Starting at the top line and ending at the bottom one, repeat the entries exactly and drop every picture.

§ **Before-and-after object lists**
◆ ◆ ◆ ◆ ◆

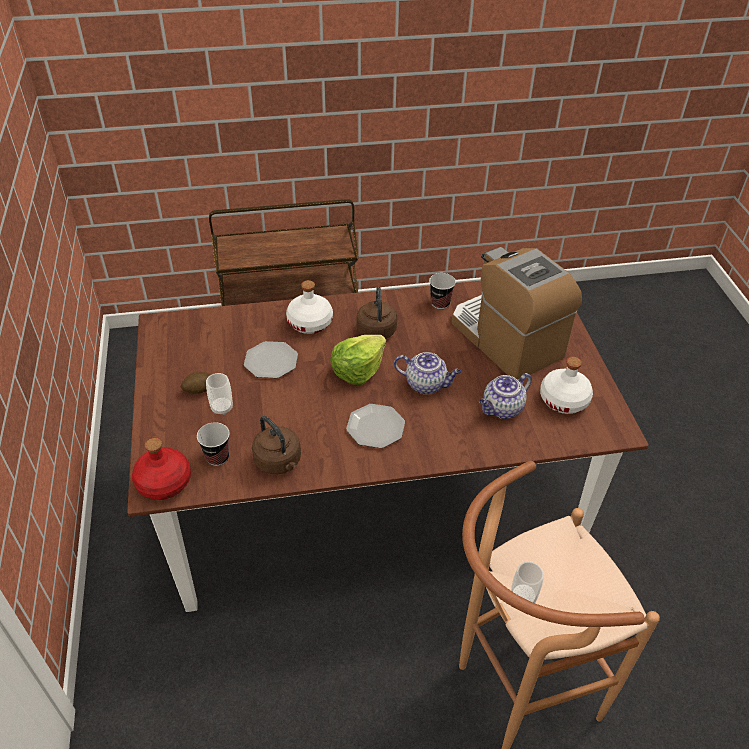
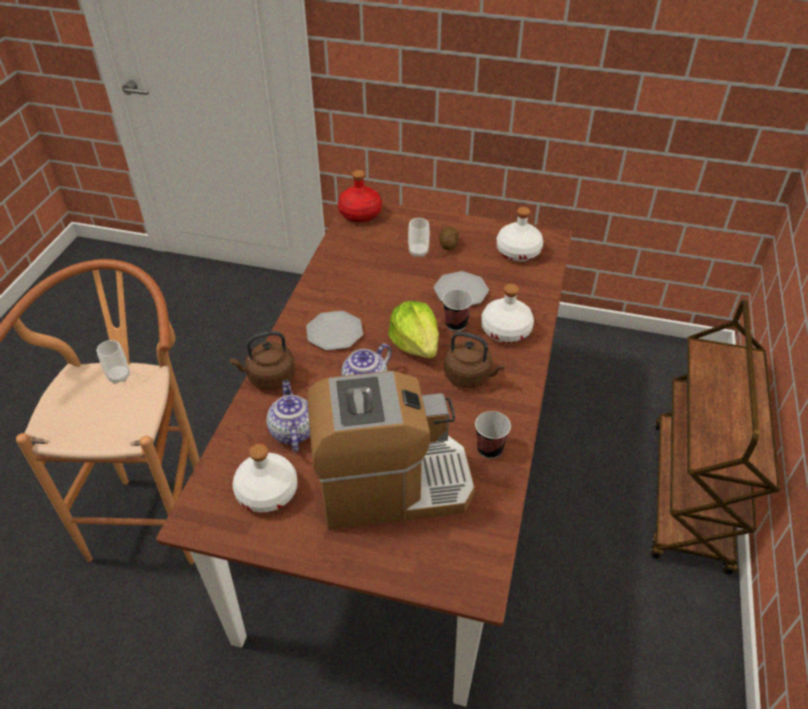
camera: 115 degrees right, 0 degrees up
cup [197,422,230,466] -> cup moved to [442,290,473,331]
brown kettle [252,416,301,474] -> brown kettle moved to [229,331,295,390]
none -> white bottle [496,207,543,261]

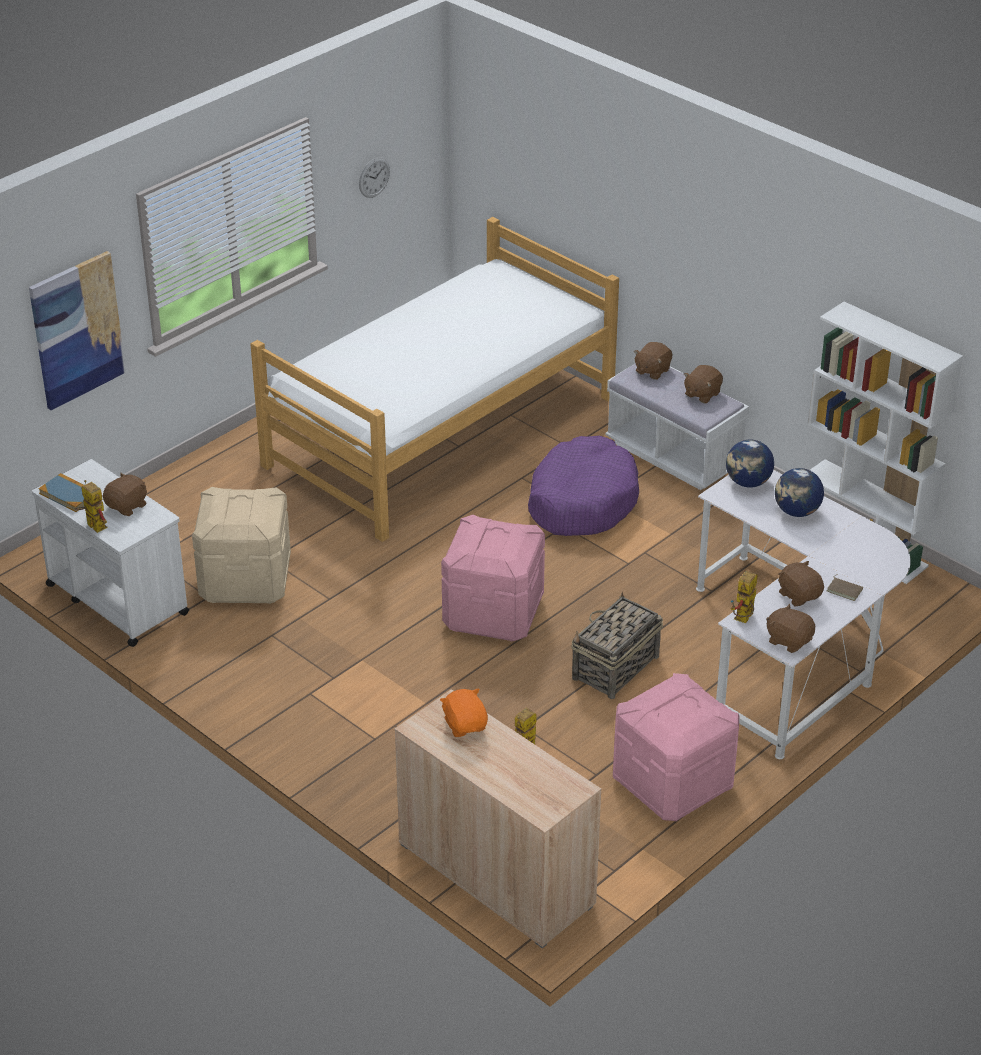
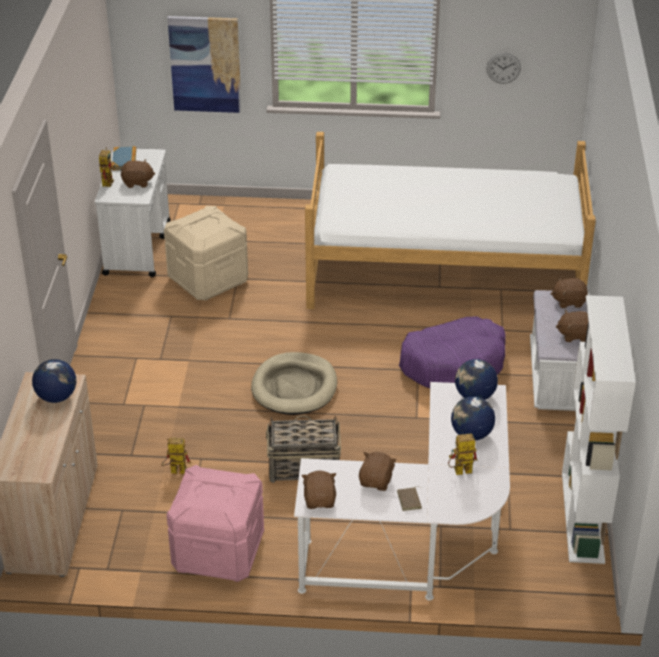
camera: 50 degrees right, 0 degrees up
orange plush toy [440,688,488,737] -> globe [32,359,76,403]
pink storage box [441,515,545,642] -> beige dog bed [251,352,337,415]
toy robot [731,571,758,623] -> toy robot moved to [448,434,477,475]

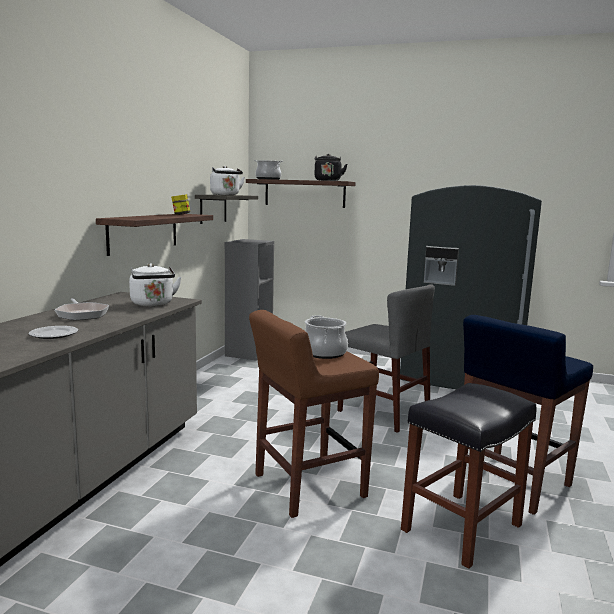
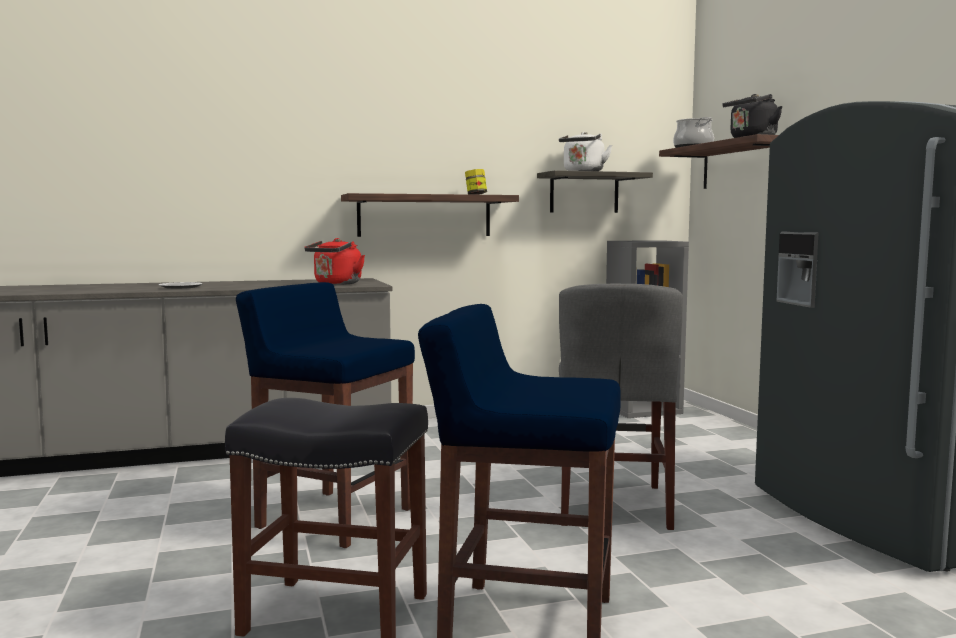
camera: 55 degrees right, 5 degrees down
frying pan [55,298,109,320] -> none
white kettle [129,263,181,306] -> red kettle [304,238,365,285]
brown stool [249,310,379,518] -> blue stool [236,282,415,548]
cooking pot [305,315,348,359] -> none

◆ ◆ ◆ ◆ ◆

§ **TASK SOLUTION**
camera: 115 degrees right, 0 degrees up
cup [197,422,230,466] -> cup moved to [442,290,473,331]
brown kettle [252,416,301,474] -> brown kettle moved to [229,331,295,390]
none -> white bottle [496,207,543,261]

camera: 50 degrees right, 0 degrees up
orange plush toy [440,688,488,737] -> globe [32,359,76,403]
pink storage box [441,515,545,642] -> beige dog bed [251,352,337,415]
toy robot [731,571,758,623] -> toy robot moved to [448,434,477,475]

camera: 55 degrees right, 5 degrees down
frying pan [55,298,109,320] -> none
white kettle [129,263,181,306] -> red kettle [304,238,365,285]
brown stool [249,310,379,518] -> blue stool [236,282,415,548]
cooking pot [305,315,348,359] -> none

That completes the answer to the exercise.